Parsing rules

Parsing rules identify patterns of text that represent particular concepts that you are interested in, such as person names or corporate takeovers. For example, you can create rules that identify information about corporate takeovers, such as the text IBM acquired Lotus Development.

Each parsing rule defines a particular sequence of one or more annotations that are generated by previous stages of the UIMA pipeline, such as the following types of annotations:

  • Tokens such as words, punctuation, or numbers
  • Terms that are defined in a custom dictionary
  • Annotations that are created by a character rule or another parsing rule

You can create parsing rules based on sample text that contains the particular sequence of annotations that you want to identify in your documents. After the sample text is analyzed by Content Analytics Studio, the pattern of annotations that represent the selected text is displayed in a tree format. You can then generalize the pattern to match similar occurrences of the same concept and define one or more annotations to create when matching text is found in the document.
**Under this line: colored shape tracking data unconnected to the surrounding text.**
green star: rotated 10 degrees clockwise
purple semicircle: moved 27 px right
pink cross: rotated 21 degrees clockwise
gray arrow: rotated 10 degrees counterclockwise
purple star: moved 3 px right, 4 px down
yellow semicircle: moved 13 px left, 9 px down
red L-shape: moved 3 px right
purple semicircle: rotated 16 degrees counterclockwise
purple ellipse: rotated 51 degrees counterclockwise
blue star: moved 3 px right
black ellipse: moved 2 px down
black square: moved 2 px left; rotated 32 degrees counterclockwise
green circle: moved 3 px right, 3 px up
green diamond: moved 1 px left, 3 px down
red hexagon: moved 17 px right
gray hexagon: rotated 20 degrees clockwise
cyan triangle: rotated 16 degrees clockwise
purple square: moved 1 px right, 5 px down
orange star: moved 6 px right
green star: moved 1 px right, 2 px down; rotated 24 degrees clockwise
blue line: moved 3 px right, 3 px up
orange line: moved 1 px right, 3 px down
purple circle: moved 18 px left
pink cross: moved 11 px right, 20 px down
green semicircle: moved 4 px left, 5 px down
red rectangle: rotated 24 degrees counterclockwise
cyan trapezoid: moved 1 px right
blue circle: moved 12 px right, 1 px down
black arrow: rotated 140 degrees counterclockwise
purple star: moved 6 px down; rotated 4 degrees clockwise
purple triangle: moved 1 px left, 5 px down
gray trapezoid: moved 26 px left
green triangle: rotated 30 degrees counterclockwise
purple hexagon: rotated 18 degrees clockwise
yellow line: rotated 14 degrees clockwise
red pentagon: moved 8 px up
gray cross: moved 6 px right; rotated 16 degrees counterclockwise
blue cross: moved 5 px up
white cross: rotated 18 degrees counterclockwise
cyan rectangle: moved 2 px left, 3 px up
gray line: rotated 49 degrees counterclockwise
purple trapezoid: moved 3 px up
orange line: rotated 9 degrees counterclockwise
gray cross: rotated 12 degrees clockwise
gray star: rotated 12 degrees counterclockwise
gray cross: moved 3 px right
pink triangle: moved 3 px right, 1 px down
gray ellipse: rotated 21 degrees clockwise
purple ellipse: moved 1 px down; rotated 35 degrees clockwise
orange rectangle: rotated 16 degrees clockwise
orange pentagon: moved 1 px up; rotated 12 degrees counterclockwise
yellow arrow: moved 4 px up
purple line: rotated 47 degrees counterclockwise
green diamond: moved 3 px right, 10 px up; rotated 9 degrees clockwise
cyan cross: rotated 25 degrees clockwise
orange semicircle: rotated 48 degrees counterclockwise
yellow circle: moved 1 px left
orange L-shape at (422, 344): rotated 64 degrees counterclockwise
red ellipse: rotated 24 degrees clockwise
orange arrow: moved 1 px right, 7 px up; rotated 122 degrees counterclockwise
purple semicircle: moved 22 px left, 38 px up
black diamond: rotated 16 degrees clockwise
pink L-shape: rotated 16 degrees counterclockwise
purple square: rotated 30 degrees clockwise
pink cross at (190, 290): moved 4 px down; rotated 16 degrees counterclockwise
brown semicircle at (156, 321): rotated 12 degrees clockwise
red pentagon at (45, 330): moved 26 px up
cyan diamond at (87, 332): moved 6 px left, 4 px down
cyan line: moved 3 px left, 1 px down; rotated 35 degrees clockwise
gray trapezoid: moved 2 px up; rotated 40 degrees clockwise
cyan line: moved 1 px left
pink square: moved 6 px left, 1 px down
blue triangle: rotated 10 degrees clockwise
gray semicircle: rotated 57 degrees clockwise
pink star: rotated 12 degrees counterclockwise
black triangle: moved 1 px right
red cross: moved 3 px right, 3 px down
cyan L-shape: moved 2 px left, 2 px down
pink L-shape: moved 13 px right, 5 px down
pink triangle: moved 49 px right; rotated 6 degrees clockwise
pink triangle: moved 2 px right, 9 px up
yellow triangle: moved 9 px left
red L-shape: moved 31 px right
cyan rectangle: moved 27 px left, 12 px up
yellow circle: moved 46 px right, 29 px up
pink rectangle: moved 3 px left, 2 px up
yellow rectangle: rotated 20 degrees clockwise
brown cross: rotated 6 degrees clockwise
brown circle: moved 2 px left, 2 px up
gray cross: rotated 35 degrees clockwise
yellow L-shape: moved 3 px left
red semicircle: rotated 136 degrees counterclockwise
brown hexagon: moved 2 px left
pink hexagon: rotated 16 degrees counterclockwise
For example, you might create a rule to identify a person name by dragging the text Sir Winston Churchill from an annotated document to the parsing rules editor. Content Analytics Studio analyzes the annotations in the text and might find the following sequence:

  • A Title annotation that is generated by matching the word Sir in a dictionary that contains a list of titles that are used to identify people, such as Mr, Mrs, and Dr.
  • A FirstName annotation that is generated by matching the word Winston in a dictionary that contains a list of given names.
  • A Token annotation that begins with an uppercase character and is a proper noun.

You can generalize this rule by specifying that the title is optional, so the rule matches both Sir Winston Churchill and Winston Churchill. You can then specify that the matched text is to be marked as a Person annotation.

You can also create features for the annotations, such as a surname feature for the Person annotation. In addition, you can create normalized features whose values are based on the values of other existing features on the annotation. For example, you can create a normalized feature to convert the values of certain features to lowercase letters.

Before you create parsing rules, determine the types of concepts that you want to identify and the intermediary elements, such as indicators and triggers, that can help identify the concepts. Then, create dictionaries to contain those terms. For example, if you want to create a rule to identify company names, you might first create a dictionary of company indicators such as Co and Inc.

Parsing rules are stored in a parsing rules database. This database is then built into a parsing rules JAR file that can be used in the parsing rules stage of a UIMA pipeline to analyze text and annotate items of interest.

Tips: To help with maintenance of the rules:
  • Group similar parsing rules in the same database.
  • It is easier to manage and maintain groups of simple parsing rules. If the annotation sequence for a rule becomes too complex to manipulate, consider creating a separate parsing rule in the same database to handle alternative cases. You can define multiple rules that create annotations with the same name.